__Text__.
>> Begin

# Backpacking with Dogs?



## hikeswithdogs (Oct 16, 2009)

Hi everyone. I'm embarking on a cross-country trip with my dog and looking to do some backpacking along the way. Since I'm not limited by state, this question goes out to all of you:

Where have you gone backpacking that allows dogs, and is a good, multi-day hike for people as well?

Thanks!!
Brenda


----------



## Angus (Oct 18, 2009)

NH State parks do not allow dogs -even leashed although they are more forgiving when you need to cross a state park to get to federal land (i.e. franconia notch). 

given the terrain, I think just about any trail in NE is fine for dogs - at least from a water perspective - some may be too steep/bouldered for ascent or descent.

>> End

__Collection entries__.
>> Begin

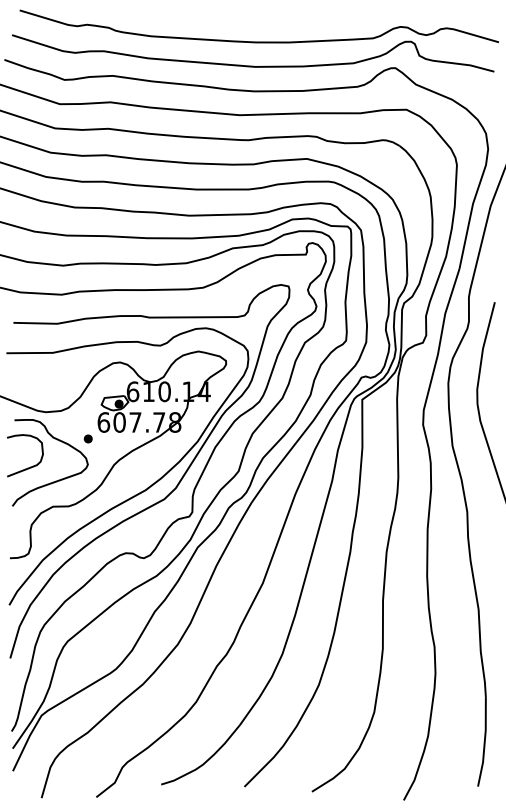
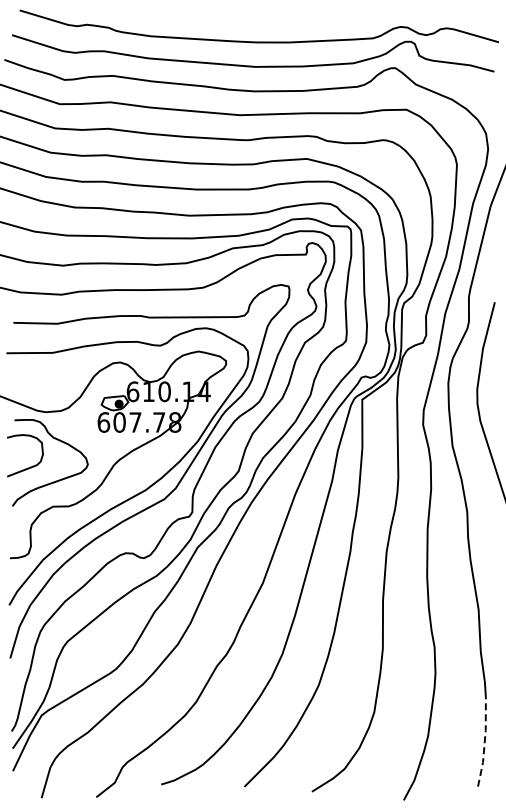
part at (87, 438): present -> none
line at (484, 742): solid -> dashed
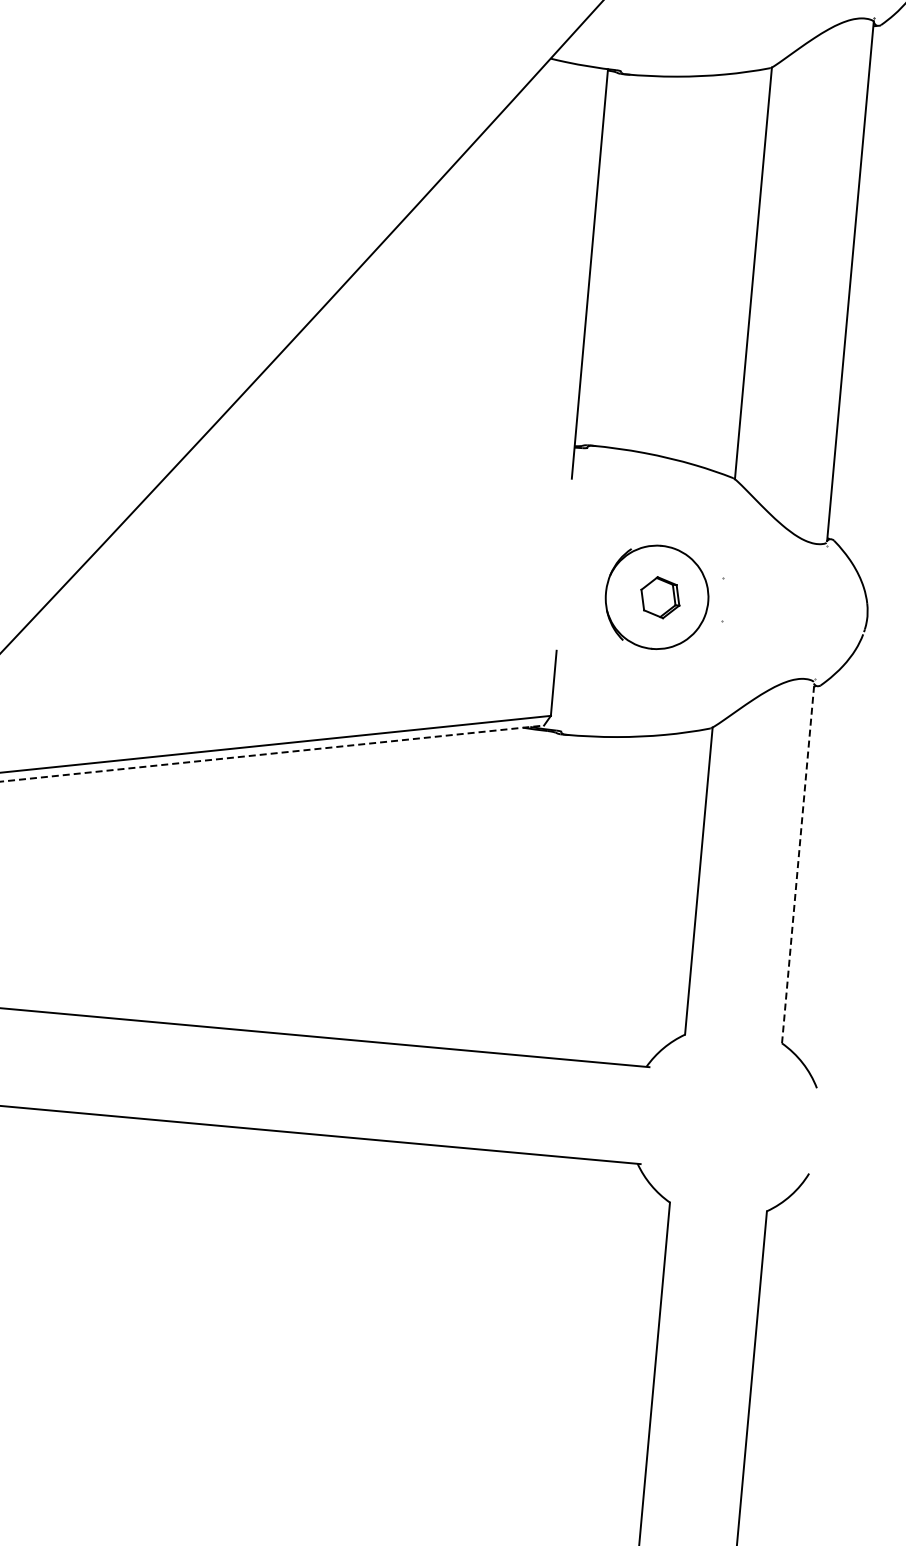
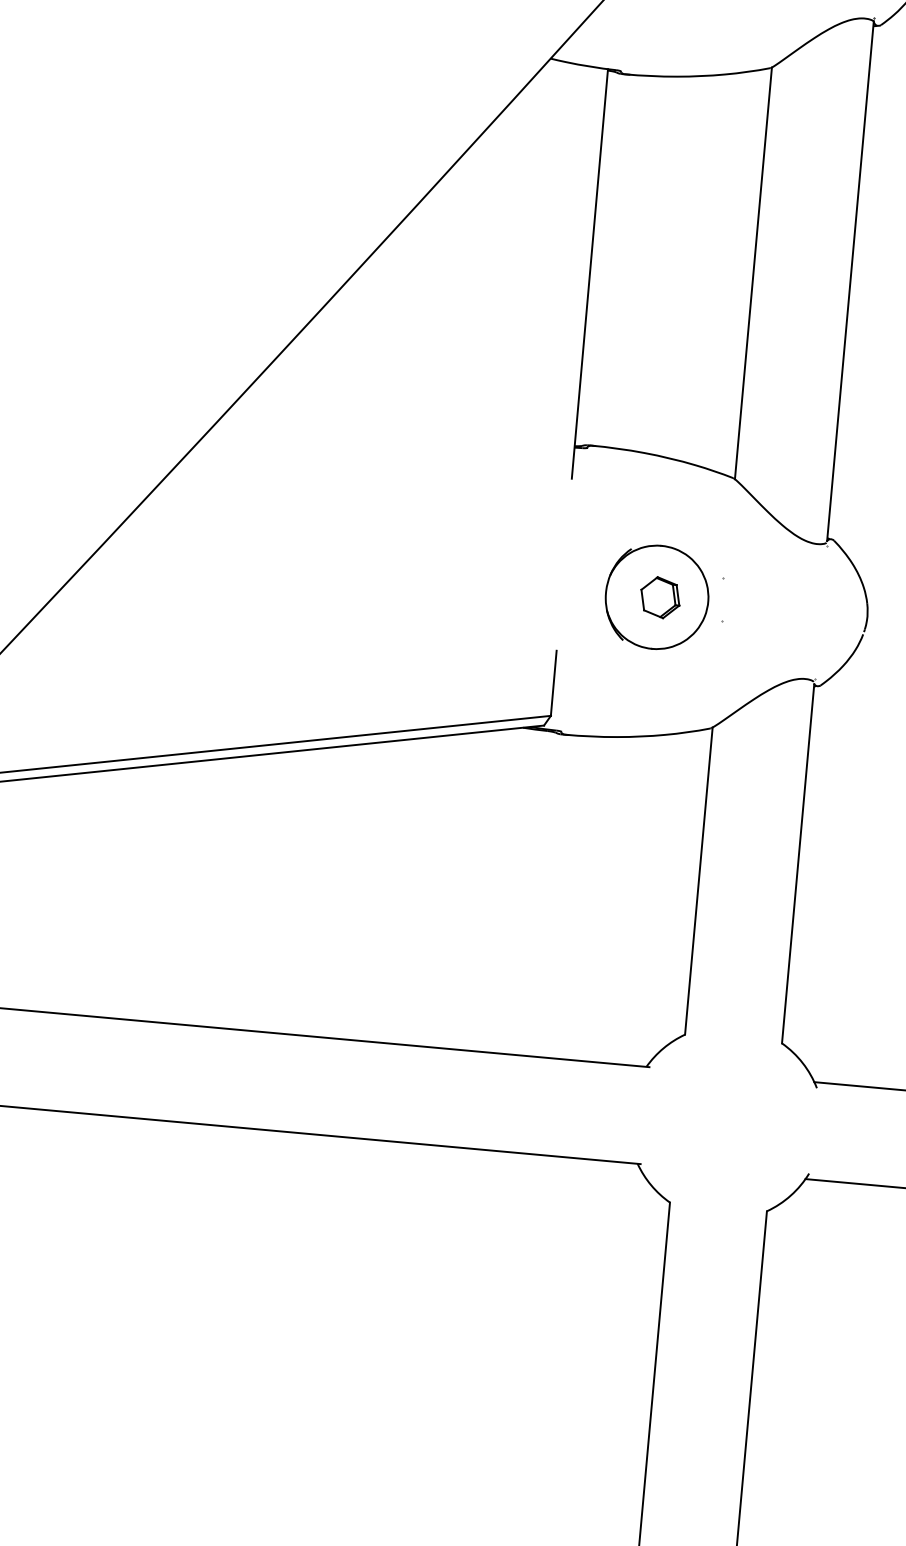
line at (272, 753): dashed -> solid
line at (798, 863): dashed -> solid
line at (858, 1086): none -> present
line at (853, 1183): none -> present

>> End

__Task to carry out__.
Pick up the forum thread on backpacking with dogs right after its final sentence and carry it forward.

__Expected output__.
on the other hand, although my experience is limited, western state hikes can be pretty brutal on dogs from perspective of terrain chewing up paws and limited water. I was in high Uintas (Utah Mt) and it just beat the crap out of a friends dog - an experience hound.

good luck/be safe


----------



## tjf67 (Oct 19, 2009)

I live in the ADK's.  Dogs are allowed but need to be leashed.   Usually when the vegatation starts to change into the high country I put him on the leash.   The rangers are pretty tolerant of dogs not on leashes on lower elevations but I would not flaunt it in there face.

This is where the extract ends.